Why I Make the Art I Do, and the Origins of the W.O.1

An Asian man in a dark suit looking back into the camera while walking down a street. A group of the Asian man in white, walking the other way in the reflection.

Reflection
2012

I’m part of a trend of young photographers such as: Brook Shaden, Erik Johansson and Casane, using photoshop to create surreal images. If I had to give myself a label, I’d call myself a “Neo-Photo Surrealist.” Because while I’m creating images in the tradition of the Surrealists photographers such as: Man Ray, Salvador Dali, Lee Miller and more recently Sandy Skoglund. I differ in my choice of tools, namely in my use of Photoshop.

I strive to make work that strikes a delicate balance between beauty and heady. But I wasn’t always this way. To explain why, let me tell you the story of how I got started making this kind of work in the first place…

 


Sleeping on a Cloud
2009

In the beginning

When I was in Art School, I was hell bent on becoming a documentary photographer. I only wanted to shoot straight photography (i.e. no lights, no posing subjects etc.), because that’s what other people told me real photography was.

I spent the first year out from Art School working a long list of part time jobs, and photographing in streets as much as I could. I was trying to find my voice by taking lots of pictures. But I was trying to take the kinds of pictures that I knew newspapers and magazines liked. Then one day in the summer of 2009, one of my closest friends, Chloe, suddenly and unexpectedly passed away. My whole value system came crashing down.

 

Chicago, 2006 – Chloe and I, in happier times.

Making work for myself

When I returned from her wake, I felt the need to take a picture that I would love, and would be willing to hang on my wall. I wanted to create something that reminded me of the work of Phunk Studios whose work I had just discovered at the time. I wanted it to look cool, to have an obvious level of craft, and to incorporate a black and white theme used to tell a story. I went out that day and shot Dichotomy, the first entry in what has now become my flagship series – World of One.

 

Satisfied with my first attempt at Dichotomy, I didn’t touch that style of work for a whole ‘nother year. I was afraid I’d never be able to make another piece to match it in quality. But encouraged by a new motivation to only create the kinds of images that I love, I kept experimenting with different themes and styles.

 

 

Wondering through life

I made pictures with lots of arms protruding from nowhere, I burned 1000 paper cranes, and sometimes I made more surreal self-portraits. But nothing was happening. My audience wasn’t growing, and I wasn’t making any more money. I was making work that I like, but doing little to find people that could appreciate it. I started to look for other ways to make a living. Even going as far as becoming certified as an ESL instructor.

 

Johnny Tang, standing in front of his piece "Dichotomy" at his first MassArt Auction in 2011.

Breakthrough

Finally over the winter of 2010-2011, as I was still in Boston looking for a english teaching jobs in South Korea. A collector of mine encouraged me to submit work to the MassArt Auction. I had been rejected from the auction the year before (and the graduate school), and was still a bit sore about it. So after much arm twisting and encouragement, I submitted just one piece. That piece was Dichotomy, and it was accepted! Not only was my piece accepted, the auction would also go on to sell three copies!! This was the first time I had ever made any real money from my artwork (or made a living wage for that matter). It was the moment I felt like a real artist for the very first time, and it is the moment I decided that this is what I wanted to do with my life for the rest of it.

 

Conclusion

While I’m still struggling to fulfill that grand ambition of making art my primary source of living, this experience changed all the work that I would make thereafter. I realized that if I don’t like it, there’s no point in making it. Because if I didn’t like it, I won’t care who does, or how good of an investment it might be because I would still be able to sell it later.

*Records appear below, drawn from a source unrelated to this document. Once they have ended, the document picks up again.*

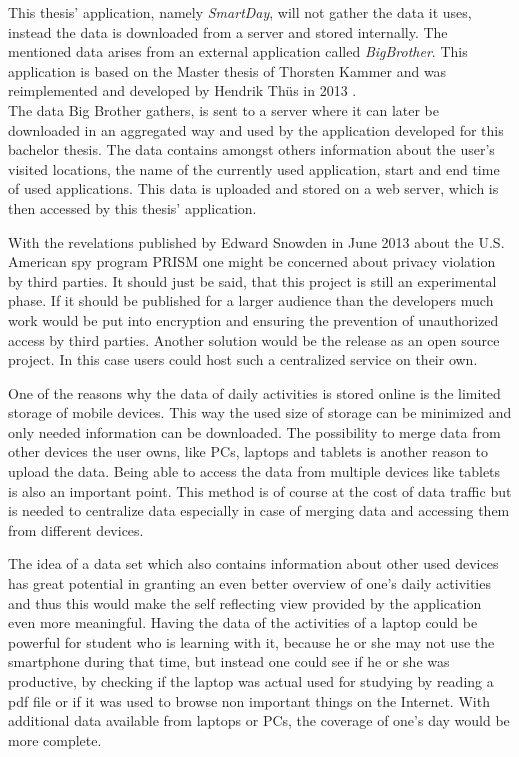 This  thesis' application, namely \emph{SmartDay}, will not gather the data it uses, instead the data is downloaded from a server and stored internally. The mentioned data arises from an external application called \emph{BigBrother}. This application is based on the Master thesis of Thorsten Kammer \cite{thorstensthesis} and was reimplemented and developed by Hendrik Th\"us in 2013 \cite{bigbrother}.\\
The data Big Brother gathers, is sent to a server where it can later be downloaded in an aggregated way and used by the application developed for this bachelor thesis. The data contains amongst others information about the user's visited locations, the name of the currently used application, start and end time of used applications. This data is uploaded and stored on a web server, which is then accessed by this thesis' application.

With  the revelations published by Edward Snowden in June 2013 about the U.S. American spy program PRISM one might be concerned about privacy violation by third parties. It should just be said, that this project is still an experimental phase. If it should be published for a larger audience than the developers much work would be put into encryption and ensuring the prevention of unauthorized access by third parties. Another solution would be the release as an open source project. In this case users could host such a centralized service on their own.

One  of the reasons why the data of daily activities is stored online is the limited storage of mobile devices. This way the used size of storage can be minimized and only needed information can be downloaded. The possibility to merge data from other devices the user owns, like PCs, laptops and tablets is another reason to upload the data. Being able to access the data from multiple devices like tablets is also an important point. This method is of course at the cost of data traffic but is needed to centralize data especially in case of merging data and accessing them from different devices.

The idea of a data set which also contains information about other used devices has great potential in granting an even better overview of one's daily activities and thus this would make the self reflecting view provided by the application even more meaningful. Having the data of the activities of a laptop could be powerful for student who is learning with it, because he or she may not use the smartphone during that time, but instead one could see if he or she was productive, by checking if the laptop was actual used for studying by reading a pdf file or if it was used to browse non important things on the Internet. With additional data available from laptops or PCs, the coverage of one's day would be more complete.
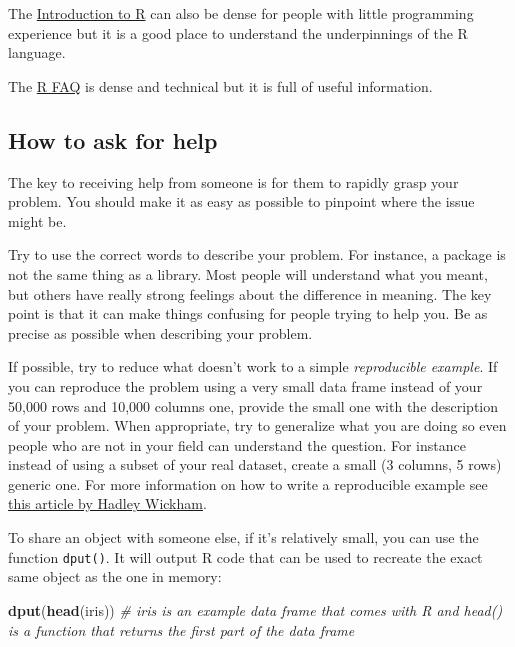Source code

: \documentclass[
]{book}
\newenvironment{Shaded}{\begin{snugshade}}{\end{snugshade}}
\newcommand{\CommentTok}[1]{\textcolor[rgb]{0.56,0.35,0.01}{\textit{#1}}}
\newcommand{\KeywordTok}[1]{\textcolor[rgb]{0.13,0.29,0.53}{\textbf{#1}}}
\newcommand{\NormalTok}[1]{#1}
\begin{document}
The \href{http://cran.r-project.org/doc/manuals/R-intro.pdf}{Introduction to R} can
also be dense for people with little programming experience but it is a good
place to understand the underpinnings of the R language.

The \href{http://cran.r-project.org/doc/FAQ/R-FAQ.html}{R FAQ} is dense and technical
but it is full of useful information.

\hypertarget{how-to-ask-for-help}{%
\subsection{How to ask for help}\label{how-to-ask-for-help}}

The key to receiving help from someone is for them to rapidly grasp your
problem. You should make it as easy as possible to pinpoint where the issue
might be.

Try to use the correct words to describe your problem. For instance, a package
is not the same thing as a library. Most people will understand what you meant,
but others have really strong feelings about the difference in meaning. The key
point is that it can make things confusing for people trying to help you. Be as
precise as possible when describing your problem.

If possible, try to reduce what doesn't work to a simple \emph{reproducible
example}. If you can reproduce the problem using a very small data frame
instead of your 50,000 rows and 10,000 columns one, provide the small one with
the description of your problem. When appropriate, try to generalize what you
are doing so even people who are not in your field can understand the
question. For instance instead of using a subset of your real dataset, create a
small (3 columns, 5 rows) generic one. For more information on how to write a
reproducible example see \href{http://adv-r.had.co.nz/Reproducibility.html}{this article by Hadley Wickham}.

To share an object with someone else, if it's relatively small, you can use the
function \texttt{dput()}. It will output R code that can be used to recreate the exact
same object as the one in memory:

\begin{Shaded}
\begin{Highlighting}[]
\KeywordTok{dput}\NormalTok{(}\KeywordTok{head}\NormalTok{(iris)) }\CommentTok{# iris is an example data frame that comes with R and head() is a function that returns the first part of the data frame}
\end{Highlighting}
\end{Shaded}
\end{document}
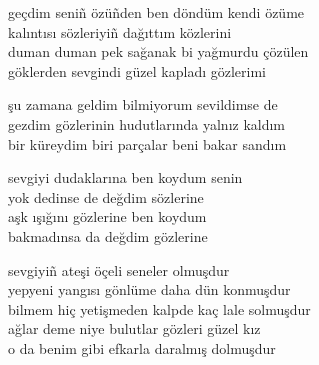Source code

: \documentclass[10pt, openright, oneside]{memoir}
\theoremstyle{definition}
\begin{document}
\vspace*{\fill}
%
\newpage
{}
\vspace*{\fill}
\settowidth{\versewidth}{geçdim seni\~n özü\~nden ben döndüm kendi özüme}
\begin{cverse}
  geçdim seni\~n özü\~nden ben döndüm kendi özüme \\
  kalıntısı sözleriyi\~n dağıttım közlerini \\
  duman duman pek sağanak bi yağmurdu çözülen \\
  göklerden sevgindi güzel kapladı gözlerimi \\
\end{cverse}
\vspace*{\fill}
%
\newpage
{}
\vspace*{\fill}
\settowidth{\versewidth}{gezdim gözlerinin hudutlarında yalnız kaldım}
\begin{cverse}
  şu zamana geldim bilmiyorum sevildimse de \\
  gezdim gözlerinin hudutlarında yalnız kaldım \\
  bir küreydim biri parçalar beni bakar sandım \\
\end{cverse}
\vspace*{\fill}
%
\newpage
{}
\vspace*{\fill}
\settowidth{\versewidth}{sevgiyi dudaklarına ben koydum senin}
\begin{cverse}
  sevgiyi dudaklarına ben koydum senin \\
  yok dedinse de değdim sözlerine \\
  aşk ışığını gözlerine ben koydum \\
  bakmadınsa da değdim gözlerine \\
\end{cverse}
\vspace*{\fill}
%
\newpage
{}
\vspace*{\fill}
\settowidth{\versewidth}{bilmem hiç yetişmeden kalpde kaç lale solmuşdur}
\begin{cverse}
  sevgiyi\~n ateşi öçeli seneler olmuşdur \\
  yepyeni yangısı gönlüme daha dün konmuşdur \\
  bilmem hiç yetişmeden kalpde kaç lale solmuşdur \\
  ağlar deme niye bulutlar gözleri güzel kız \\
  o da benim gibi efkarla daralmış dolmuşdur \\
\end{cverse}
\end{document}
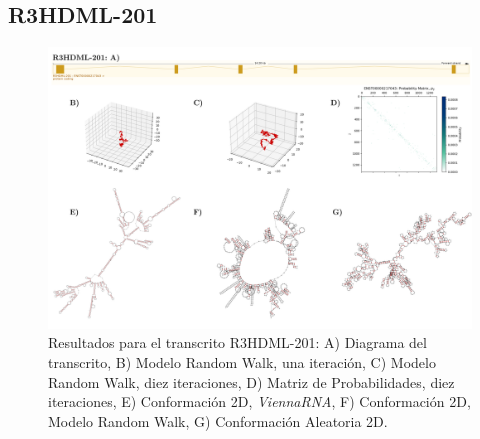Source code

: \documentclass[a4paper,11pt,titlepage]{article}
\theoremstyle{definition}
\begin{document}
\subsection*{R3HDML-201}\label{subsec:gene5}

\begin{figure}[H]
    \centering
    \includegraphics[width=\textwidth]{images/R3HDML-201_full.png}
    \small{\caption{Resultados para el transcrito R3HDML-201: A) Diagrama del transcrito, B) Modelo Random Walk, una iteración, C) Modelo Random Walk, diez iteraciones, D) Matriz de Probabilidades, diez iteraciones, E) Conformación 2D, \textit{ViennaRNA}, F) Conformación 2D, Modelo Random Walk, G) Conformación Aleatoria 2D.}\label{fig:R3HDML-201-diag}}\normalsize
\end{figure}
\end{document}
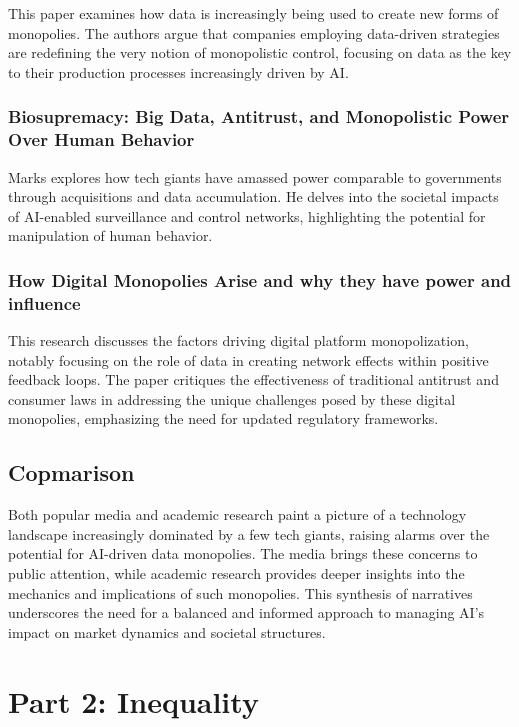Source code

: \documentclass[11pt]{article}
\begin{document}
This paper examines how data is increasingly being used to create new forms of monopolies. The authors argue that companies employing data-driven strategies are redefining the very notion of monopolistic control, focusing on data as the key to their production processes increasingly driven by AI.

\subsubsection{Biosupremacy: Big Data, Antitrust, and Monopolistic Power Over Human Behavior}

Marks explores how tech giants have amassed power comparable to governments through acquisitions and data accumulation. He delves into the societal impacts of AI-enabled surveillance and control networks, highlighting the potential for manipulation of human behavior.

\subsubsection{How Digital Monopolies Arise and why they have power and influence}

This research discusses the factors driving digital platform monopolization, notably focusing on the role of data in creating network effects within positive feedback loops. The paper critiques the effectiveness of traditional antitrust and consumer laws in addressing the unique challenges posed by these digital monopolies, emphasizing the need for updated regulatory frameworks.

\subsection{Copmarison}

Both popular media and academic research paint a picture of a technology landscape increasingly dominated by a few tech giants, raising alarms over the potential for AI-driven data monopolies. The media brings these concerns to public attention, while academic research provides deeper insights into the mechanics and implications of such monopolies. This synthesis of narratives underscores the need for a balanced and informed approach to managing AI's impact on market dynamics and societal structures.

\section{Part 2: Inequality}
\end{document}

At the same time, I am also much more aware that my work is not for everyone, and to be mindful of my audience. To align the values I present in my work with the values of my viewers. This is why I always try to embed things like: beauty, craft and most importantly a compelling story, into my works. Because those are the qualities of the kind of art I value, and are the qualities I believe make up great art.